• _WHAT IS NEEDED_: All of the data below should be set down again verbatim, without any images.

• _SOURCE DATA_:
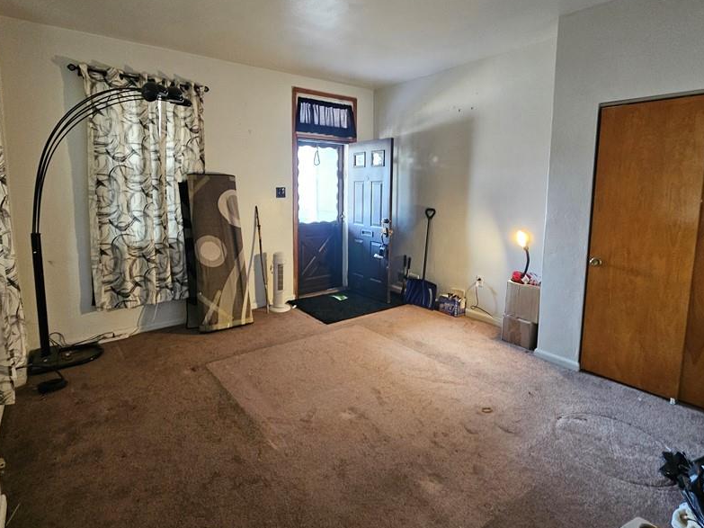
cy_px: 232
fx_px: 346
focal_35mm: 17
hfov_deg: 91.0
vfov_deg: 74.4
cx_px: 334
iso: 500
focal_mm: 2.2
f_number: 2.2
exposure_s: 1/30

• _RESULT FOR THIS TASK_:
cy_px: 232
fx_px: 346
focal_35mm: 17
hfov_deg: 91.0
vfov_deg: 74.4
cx_px: 334
iso: 500
focal_mm: 2.2
f_number: 2.2
exposure_s: 1/30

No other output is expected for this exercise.